An English teacher has been banned from the classroom after sending explicit messages and photos of her naked breasts to a former pupil.
Gemma Cooper, 44, who taught at Notre Dame High School in Norwich for 13 years, admitted developing an inappropriate online relationship with the student she had previously taught after he contacted her on Facebook.
A teachers’ disciplinary panel heard she had been arrested in 2018 after her behaviour came to light though a police investigation was ultimately closed.
However she was sacked by the Roman Catholic secondary school and sixth form in July 2019 following an internal review.
The Teaching Regulation Agency panel, which heard the case earlier this month, was told that after she had accepted a Facebook friend request from the ex-pupil just over a year after he had left the school and that his messages to her had become sexual in nature.
She admitted exchanging explicit messages and sending "inappropriate images" to him including topless pictures of herself.
The disciplinary panel report said Ms Cooper had admitted it “quickly became out of hand” and that her behaviour had shown “awful judgement”.

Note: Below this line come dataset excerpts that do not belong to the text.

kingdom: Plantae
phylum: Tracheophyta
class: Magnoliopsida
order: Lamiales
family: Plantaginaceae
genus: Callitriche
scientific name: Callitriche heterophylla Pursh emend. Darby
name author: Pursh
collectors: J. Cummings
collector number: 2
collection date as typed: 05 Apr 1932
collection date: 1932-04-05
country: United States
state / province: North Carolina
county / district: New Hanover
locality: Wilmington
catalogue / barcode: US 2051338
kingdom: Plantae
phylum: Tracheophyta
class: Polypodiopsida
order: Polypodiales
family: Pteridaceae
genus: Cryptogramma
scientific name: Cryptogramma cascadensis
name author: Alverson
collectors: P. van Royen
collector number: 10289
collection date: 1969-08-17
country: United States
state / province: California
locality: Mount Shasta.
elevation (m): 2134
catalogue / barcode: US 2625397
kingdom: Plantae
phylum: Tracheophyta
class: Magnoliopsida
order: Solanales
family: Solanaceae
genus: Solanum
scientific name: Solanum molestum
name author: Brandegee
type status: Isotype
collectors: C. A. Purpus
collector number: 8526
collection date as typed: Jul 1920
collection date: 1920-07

“She further recognised that these were inappropriate because she subsequently asked him to delete these messages and commented in a message to him that she could lose her job,” the report adds.
“This demonstrated to the panel that she was well aware at the time she exchanged these messages that her behaviour was wrong.”
In her submission Ms Cooper said she had not been not aware that the former pupil, who was attending a separate sixth-form college at the time and denied any sexual relationship, was aged under-18.
Despite her behaviour being “at the less serious end of the spectrum” and having not progressed beyond online contact, the panel found “unacceptable professional conduct” and recommended she should be prohibited from teaching.
She has 28 days to appeal and can apply for a review to become a teacher again in two years.
In a statement the St John the Baptist Multi-Academy Trust, which oversees the school, said: “Notre Dame High School always gives the safeguarding of children the highest priority. We take any accusation seriously and will always take appropriate advice and action.
“We will make no further comment on this case.”